I wouldn’t.
Okay, okay, I know that sounds flip, but I’m actually completely serious. Part of telling a good story is knowing where to end it. And I actually think that Return of the Jedi was a very solid and satisfying end to the narrative arc of Star Wars.
It was a mythic ending to a mythic story, leaving open new and nearly endless possibilities for the galaxy that our heroes could build from the ashes of the Empire. And it was also a deeply personal ending to a story that, in spite of its vast scope, was ultimately a very personal story. Luke Skywalker, the boy from Tatooine, became a Jedi like his father before him, and saved his father in the process. The hero descended into the underworld and came back out again changed, and the world was changed because of his journey. That’s a nearly perfect mythic arc.

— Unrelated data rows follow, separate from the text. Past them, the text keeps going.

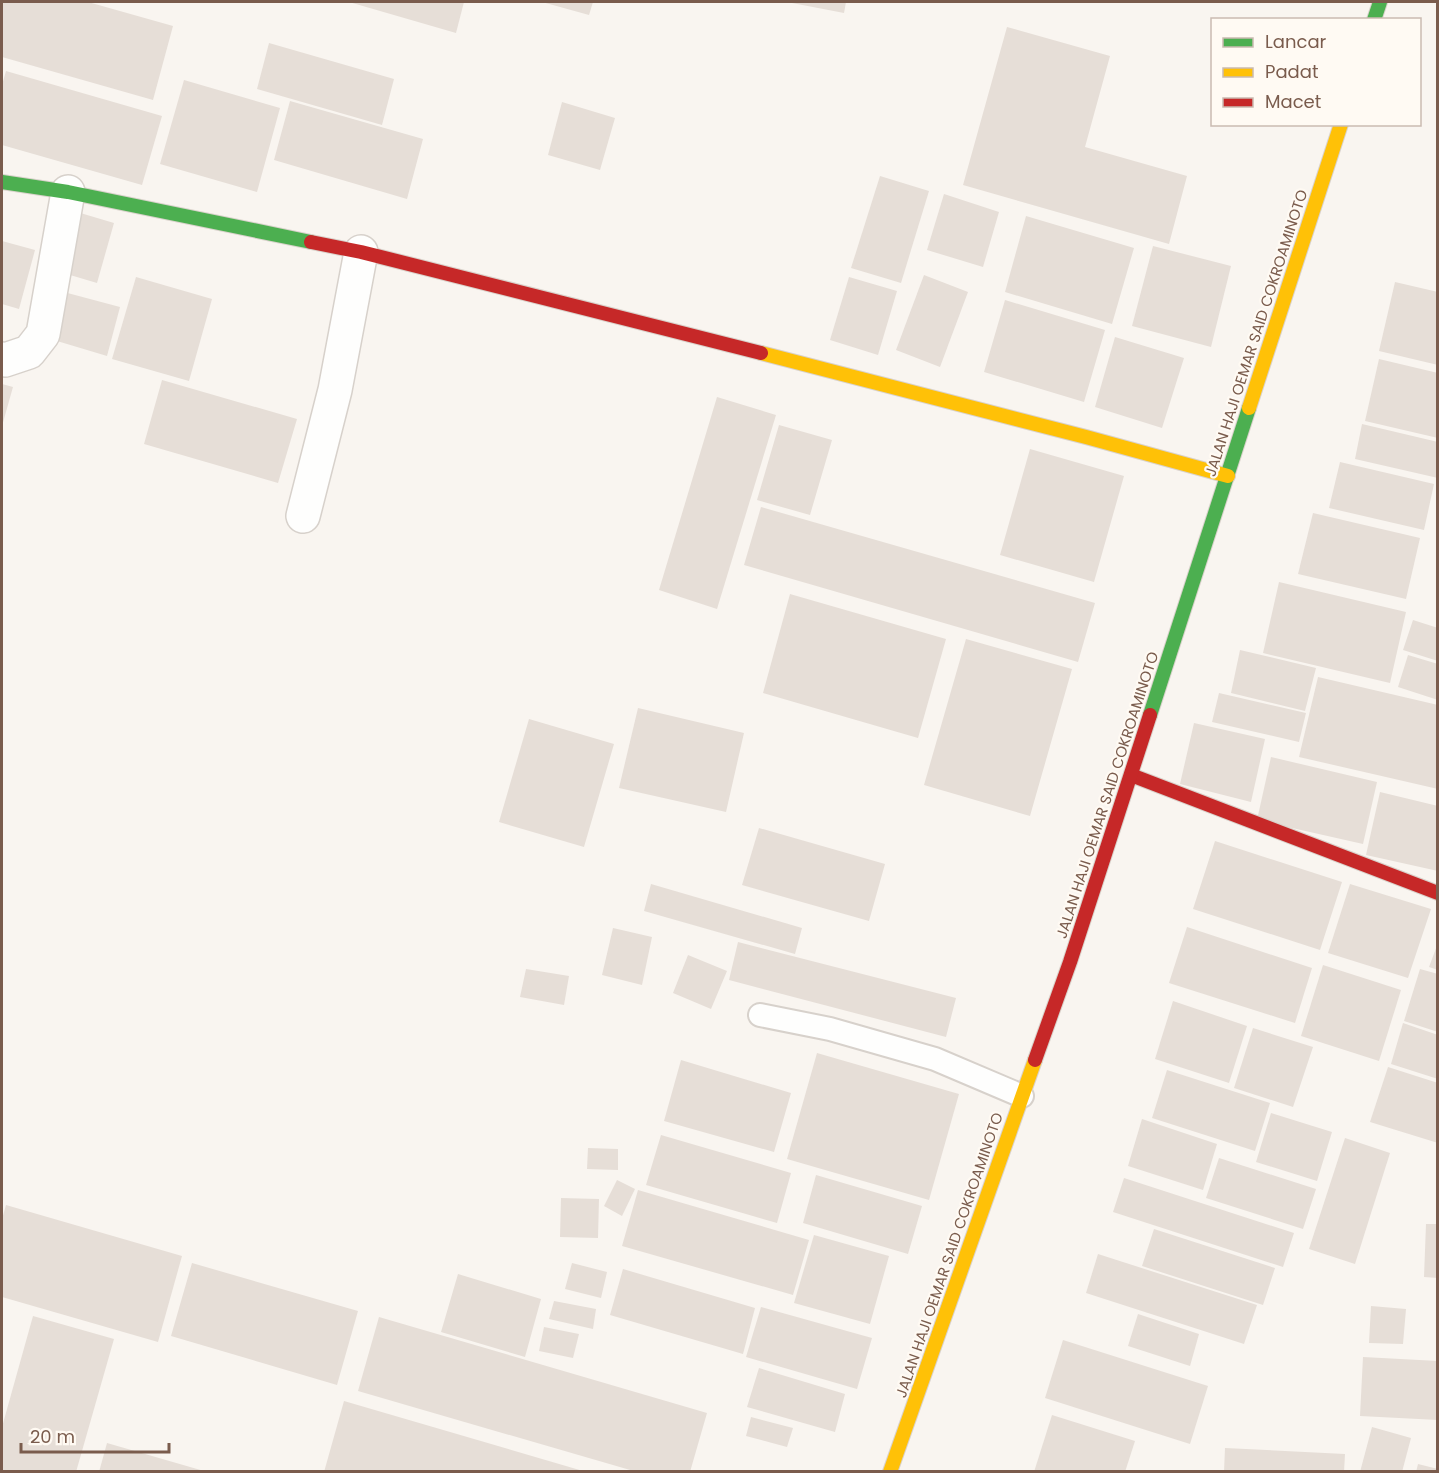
<svg xmlns="http://www.w3.org/2000/svg" width="1439" height="1473" font-family="Poppins,sans-serif">
<rect width="100%" height="100%" fill="#f9f5f0"/>
<g fill="#e6ded7">
<path d="M 2,2 L 88,2 L 173,26 L 153,100 L 2,57 Z"/>
<path d="M 349,2 L 464,2 L 456,33 Z"/>
<path d="M 542,2 L 593,2 L 589,15 Z"/>
<path d="M 792,2 L 846,2 L 844,13 L 792,3 Z"/>
<path d="M 1007,27 L 1110,56 L 1085,147 L 1187,176 L 1169,244 L 963,185 Z"/>
<path d="M 269,43 L 394,79 L 382,125 L 257,89 Z"/>
<path d="M 6,71 L 162,116 L 142,185 L 2,145 L 2,85 Z"/>
<path d="M 184,80 L 280,108 L 257,192 L 160,164 Z"/>
<path d="M 290,101 L 423,139 L 407,199 L 274,160 Z"/>
<path d="M 562,102 L 615,118 L 600,170 L 548,155 Z"/>
<path d="M 880,176 L 929,191 L 901,283 L 851,268 Z"/>
<path d="M 944,194 L 999,212 L 983,267 L 927,250 Z"/>
<path d="M 77,212 L 114,223 L 97,283 L 60,272 Z"/>
<path d="M 1026,216 L 1134,248 L 1112,324 L 1005,292 Z"/>
<path d="M 2,241 L 35,250 L 19,309 L 2,304 Z"/>
<path d="M 1153,246 L 1231,266 L 1211,347 L 1132,326 Z"/>
<path d="M 924,275 L 968,292 L 940,367 L 896,350 Z"/>
<path d="M 136,277 L 212,299 L 189,381 L 112,359 Z"/>
<path d="M 849,277 L 897,291 L 878,355 L 830,340 Z"/>
<path d="M 1395,282 L 1438,292 L 1438,365 L 1379,351 Z"/>
<path d="M 60,291 L 120,307 L 107,356 L 47,338 Z"/>
<path d="M 1005,300 L 1105,330 L 1084,402 L 984,372 Z"/>
<path d="M 1115,337 L 1184,358 L 1162,428 L 1095,407 Z"/>
<path d="M 1379,359 L 1438,373 L 1438,438 L 1365,421 Z"/>
<path d="M 162,380 L 297,419 L 278,483 L 144,444 Z"/>
<path d="M 2,384 L 13,387 L 2,426 Z"/>
<path d="M 717,397 L 776,415 L 717,609 L 659,590 Z"/>
<path d="M 1362,424 L 1438,442 L 1438,478 L 1355,459 Z"/>
<path d="M 779,425 L 832,440 L 810,515 L 757,500 Z"/>
<path d="M 1030,449 L 1124,476 L 1094,582 L 1000,555 Z"/>
<path d="M 1340,462 L 1434,484 L 1424,530 L 1329,508 Z"/>
<path d="M 761,507 L 1095,603 L 1078,662 L 744,565 Z"/>
<path d="M 1313,513 L 1420,538 L 1406,599 L 1298,574 Z"/>
<path d="M 1279,582 L 1406,612 L 1390,683 L 1263,653 Z"/>
<path d="M 790,594 L 946,639 L 918,738 L 763,693 Z"/>
<path d="M 1413,620 L 1438,628 L 1438,661 L 1403,650 Z"/>
<path d="M 966,639 L 1072,669 L 1030,816 L 924,785 Z"/>
<path d="M 1240,650 L 1316,668 L 1305,711 L 1231,693 Z"/>
<path d="M 1408,655 L 1438,664 L 1438,700 L 1398,687 Z"/>
<path d="M 1318,677 L 1438,705 L 1438,789 L 1299,757 Z"/>
<path d="M 1219,693 L 1306,713 L 1299,742 L 1212,722 Z"/>
<path d="M 638,708 L 744,733 L 726,812 L 619,788 Z"/>
<path d="M 529,719 L 614,744 L 584,847 L 499,822 Z"/>
<path d="M 1194,723 L 1265,739 L 1251,802 L 1180,784 Z"/>
<path d="M 1271,757 L 1377,782 L 1363,844 L 1257,820 Z"/>
<path d="M 1380,792 L 1438,806 L 1438,871 L 1366,855 Z"/>
<path d="M 759,828 L 885,864 L 869,921 L 742,885 Z"/>
<path d="M 1215,841 L 1342,882 L 1320,950 L 1193,909 Z"/>
<path d="M 651,884 L 802,928 L 795,954 L 644,911 Z"/>
<path d="M 1350,884 L 1431,909 L 1408,978 L 1328,953 Z"/>
<path d="M 1187,927 L 1312,968 L 1295,1023 L 1169,983 Z"/>
<path d="M 613,928 L 652,937 L 642,985 L 602,975 Z"/>
<path d="M 738,942 L 956,998 L 946,1037 L 729,980 Z"/>
<path d="M 1438,943 L 1438,970 L 1429,967 Z"/>
<path d="M 688,955 L 727,971 L 711,1009 L 673,993 Z"/>
<path d="M 1323,965 L 1401,990 L 1379,1061 L 1301,1036 Z"/>
<path d="M 526,969 L 569,976 L 564,1005 L 520,997 Z"/>
<path d="M 1420,969 L 1438,974 L 1438,1032 L 1404,1021 Z"/>
<path d="M 1173,1001 L 1247,1026 L 1229,1083 L 1155,1059 Z"/>
<path d="M 1403,1023 L 1438,1035 L 1438,1079 L 1391,1064 Z"/>
<path d="M 1253,1028 L 1313,1047 L 1293,1107 L 1234,1088 Z"/>
<path d="M 817,1053 L 959,1094 L 929,1200 L 787,1159 Z"/>
<path d="M 681,1060 L 791,1093 L 774,1152 L 664,1121 Z"/>
<path d="M 1388,1067 L 1438,1083 L 1438,1143 L 1370,1122 Z"/>
<path d="M 1167,1070 L 1270,1103 L 1255,1151 L 1152,1118 Z"/>
<path d="M 1271,1113 L 1332,1132 L 1317,1181 L 1256,1162 Z"/>
<path d="M 1142,1119 L 1217,1144 L 1203,1190 L 1128,1166 Z"/>
<path d="M 661,1135 L 791,1173 L 777,1223 L 646,1185 Z"/>
<path d="M 1345,1138 L 1390,1153 L 1355,1264 L 1309,1249 Z"/>
<path d="M 588,1148 L 618,1149 L 618,1170 L 587,1169 Z"/>
<path d="M 1219,1158 L 1316,1189 L 1303,1229 L 1206,1198 Z"/>
<path d="M 816,1175 L 922,1206 L 908,1254 L 803,1223 Z"/>
<path d="M 1124,1178 L 1294,1233 L 1283,1267 L 1113,1212 Z"/>
<path d="M 617,1180 L 635,1189 L 622,1216 L 604,1206 Z"/>
<path d="M 638,1190 L 809,1240 L 793,1295 L 622,1246 Z"/>
<path d="M 561,1198 L 599,1199 L 598,1238 L 560,1237 Z"/>
<path d="M 6,1205 L 182,1256 L 158,1342 L 2,1297 L 2,1219 Z"/>
<path d="M 1426,1224 L 1438,1224 L 1438,1278 L 1424,1277 Z"/>
<path d="M 1154,1229 L 1275,1268 L 1263,1305 L 1142,1266 Z"/>
<path d="M 814,1235 L 889,1256 L 870,1324 L 794,1303 Z"/>
<path d="M 1098,1254 L 1257,1305 L 1244,1344 L 1086,1293 Z"/>
<path d="M 192,1263 L 358,1311 L 337,1385 L 171,1336 Z"/>
<path d="M 572,1263 L 607,1272 L 601,1298 L 565,1289 Z"/>
<path d="M 623,1269 L 755,1308 L 743,1354 L 610,1315 Z"/>
<path d="M 458,1274 L 541,1299 L 525,1357 L 441,1332 Z"/>
<path d="M 554,1301 L 596,1309 L 593,1329 L 549,1319 Z"/>
<path d="M 1371,1306 L 1406,1309 L 1403,1344 L 1369,1343 Z"/>
<path d="M 761,1307 L 872,1338 L 857,1389 L 746,1357 Z"/>
<path d="M 1138,1314 L 1199,1334 L 1190,1366 L 1128,1346 Z"/>
<path d="M 33,1316 L 114,1339 L 76,1472 L 2,1472 L 2,1427 Z"/>
<path d="M 379,1317 L 707,1413 L 690,1472 L 637,1472 L 358,1391 Z"/>
<path d="M 544,1327 L 579,1334 L 573,1358 L 539,1351 Z"/>
<path d="M 1063,1340 L 1208,1386 L 1190,1444 L 1045,1398 Z"/>
<path d="M 1363,1357 L 1438,1361 L 1438,1420 L 1360,1416 Z"/>
<path d="M 759,1368 L 845,1394 L 835,1432 L 747,1407 Z"/>
<path d="M 344,1401 L 583,1471 L 583,1472 L 324,1472 Z"/>
<path d="M 1052,1415 L 1135,1441 L 1125,1472 L 1034,1472 Z"/>
<path d="M 751,1417 L 793,1428 L 787,1447 L 746,1436 Z"/>
<path d="M 1372,1427 L 1411,1438 L 1402,1472 L 1360,1472 Z"/>
<path d="M 107,1443 L 204,1471 L 204,1472 L 99,1472 Z"/>
<path d="M 1225,1448 L 1345,1454 L 1344,1472 L 1224,1472 Z"/>
<path d="M 1418,1464 L 1438,1469 L 1438,1472 L 1416,1472 Z"/>
</g>
<g fill="none" stroke-linecap="round" stroke-linejoin="round">
<defs>
<path id="lane" d="M 760,1015 L 830,1029 L 935,1059 L 1022,1096"/>
<g id="street">
<path d="M 2,359 L 5,360 L 29,352 L 43,334 L 68,192"/>
<path d="M 303,516 L 335,390 L 361,252"/>
</g>
<g id="fast">
<path d="M 1374,20 L 1380,2"/>
<path d="M 2,182 L 68,192 L 311,242"/>
<path d="M 1150,715 L 1249,408"/>
</g>
<g id="slow">
<path d="M 761,353 L 1086,437 L 1228,476"/>
<path d="M 1249,408 L 1341,124"/>
<path d="M 890,1472 L 1035,1060"/>
</g>
<g id="jam">
<path d="M 311,242 L 361,252 L 761,353"/>
<path d="M 1131,775 L 1438,893"/>
<path d="M 1035,1060 L 1070,962 L 1150,715"/>
</g>
</defs>
<use href="#lane" stroke="#d7d1cb" stroke-width="26"/>
<use href="#street" stroke="#d7d1cb" stroke-width="36"/>
<use href="#fast" stroke="#d9d2cb" stroke-width="16"/>
<use href="#slow" stroke="#d9d2cb" stroke-width="16"/>
<use href="#jam" stroke="#d9d2cb" stroke-width="16"/>
<use href="#lane" stroke="#fefefd" stroke-width="22"/>
<use href="#street" stroke="#fefefd" stroke-width="33"/>
<use href="#fast" stroke="#4caf50" stroke-width="14"/>
<use href="#slow" stroke="#ffc107" stroke-width="14"/>
<use href="#jam" stroke="#c62828" stroke-width="14"/>
</g>
<g text-anchor="middle" dominant-baseline="central" stroke-width="4.5" stroke-linejoin="round" paint-order="stroke">
<g font-size="15" fill="#7a5c4d" stroke="#fffaf3">
<text transform="translate(1256 333) rotate(-72)">JALAN HAJI OEMAR SAID COKROAMINOTO</text>
<text transform="translate(1107 795) rotate(-72)">JALAN HAJI OEMAR SAID COKROAMINOTO</text>
<text transform="translate(949 1255) rotate(-71)">JALAN HAJI OEMAR SAID COKROAMINOTO</text>
</g>
</g>
<rect width="1439" height="1473" fill="none" stroke="#7a5c4d" stroke-width="6"/>
<rect x="1211" y="18" width="210" height="108" fill="#fffaf3" stroke="#cabbb1" stroke-width="1.5"/>
<rect x="1223" y="38" width="30" height="9" fill="#4caf50" stroke="#cabbb1" stroke-width="1.5"/>
<text x="1265" y="48" font-size="18" fill="#7a5c4d">Lancar</text>
<rect x="1223" y="68" width="30" height="9" fill="#ffc107" stroke="#cabbb1" stroke-width="1.5"/>
<text x="1265" y="78" font-size="18" fill="#7a5c4d">Padat</text>
<rect x="1223" y="98" width="30" height="9" fill="#c62828" stroke="#cabbb1" stroke-width="1.5"/>
<text x="1265" y="108" font-size="18" fill="#7a5c4d">Macet</text>
<path d="M21 1443v9h148v-9" fill="none" stroke="#7a5c4d" stroke-width="3"/>
<text x="30" y="1443" font-size="18" fill="#7a5c4d" stroke="#fffaf3" stroke-width="4.5" paint-order="stroke">20 m</text>
</svg>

It’s maybe worth pointing out, too, that I think there’s a big difference between what I might like to see in a fanfic continuation of the films, and what I would actually want set to film. Fics that function as epilogues or continue the story past the end of the canon are endlessly interesting for many of the same reasons that AUs are: they give writers and readers a chance to explore endless possibilities, to look at characters in new and unexpected ways, to draw out themes in the story that particularly resonate, etc, etc.
And they work so well in part because there is no canon “after.”
The best fandom example I can offer, even though it’s not one of my fandoms, is probably Harry Potter. The Harry Potter epilogue is almost universally hated, and the thing is, that would have been the case no matter what the epilogue contained. Because what people really hate is the way it nails the canon down.
ROTJ was a near perfect mythic ending because it wrapped up all the big themes and allowed Luke to complete his mythic arc in a very satisfying way, but it also left the future open, and that future felt free and bright and full of possibilities.
A story that has such a well-executed and complete arc does not need a sequel.